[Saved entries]
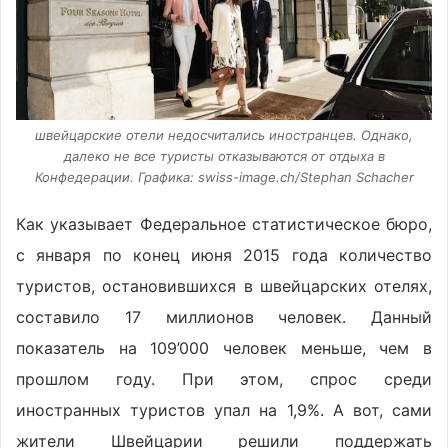
швейцарские отели недосчитались иностранцев. Однако,
далеко не все туристы отказываются от отдыха в
Конфедерации. Графика: swiss-imаgе.сh/Stephan Schacher
Как указывает Федеральное статистическое бюро,
с января по конец июня 2015 года количество
туристов, остановившихся в швейцарских отелях,
составило 17 миллионов человек. Данный
показатель на 109’000 человек меньше, чем в
прошлом году. При этом, спрос среди
иностранных туристов упал на 1,9%. А вот, сами
жители Швейцарии решили поддержать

Task directions:
Copy the entries from their beginning through the line containing "с января по конец июня 2015 года количество", including that line, and leave out the pictures.

Task result:
швейцарские отели недосчитались иностранцев. Однако,
далеко не все туристы отказываются от отдыха в
Конфедерации. Графика: swiss-imаgе.сh/Stephan Schacher
Как указывает Федеральное статистическое бюро,
с января по конец июня 2015 года количество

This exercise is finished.